Como é comum nas películas de Jodorowsky, temos uma jornada de busca e pelo encontro consigo mesmo, mas numa esfera muitíssimo diferente do que vimos em suas obras anteriores. O roteiro, escrito pelo próprio diretor, em parceria com Roberto Leoni e Claudio Argento, dá o máximo de destaque para as transformações do personagem principal — tendo diversas pistas visuais como gatilho para travar-lhe e destravar-lhe a alma. Inicialmente conhecemos Fênix (Axel Jodorowsky) em um hospital psiquiátrico. Seu comportamento estranho nos chama a atenção e estabelece um status mental que servirá de grande marca narrativa ao longo da fita, especialmente no desenvolvimento de sua personalidade. Daí temos um corte que nos leva para o passado, onde o Fênix, ainda criança (Adan Jodorowsky), se encontra com a realidade do mundo e com as coisas que o marcariam para sempre.

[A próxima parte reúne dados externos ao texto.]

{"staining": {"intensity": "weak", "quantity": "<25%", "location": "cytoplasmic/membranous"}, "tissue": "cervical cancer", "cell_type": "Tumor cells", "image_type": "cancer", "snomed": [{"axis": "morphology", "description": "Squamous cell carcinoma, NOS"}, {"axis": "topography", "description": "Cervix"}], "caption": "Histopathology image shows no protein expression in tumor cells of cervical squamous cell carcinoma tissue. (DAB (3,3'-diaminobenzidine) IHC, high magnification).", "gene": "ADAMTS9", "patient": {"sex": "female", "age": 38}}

Desde os primeiros momentos de Santa Sangre vemos o quanto o trabalho da figurinista Tolita Figueroa se ergue como um destaque imenso na fita. Se levarmos em conta todo o conteúdo psicológico posto em evidência nessa obra, é de se imaginar que o roteiro, sozinho, não daria conta de expor todas as informações e emoções necessárias, algo que os figurinos fazem aqui de uma maneira brilhante. Cores, modelos e evolução (ou permanências) do vestuário ao longo do filme dão dicas preciosas sobre o que é real e o que não é; sobre a personalidade do protagonista em constante transformação — ou em tentativas frustradas para se transformar — e sobre os estados de alegria e tristeza, de prisão ou liberdade de cada um. Quando entendemos a obsessão de Fênix pela mãe e o fato de que ele se recusa a crescer ou se separar da figura materna (tendo o início disso na cena de destruição da igreja da Santa Que Sangrou), muitas dessas escolhas passam a fazer imenso sentido.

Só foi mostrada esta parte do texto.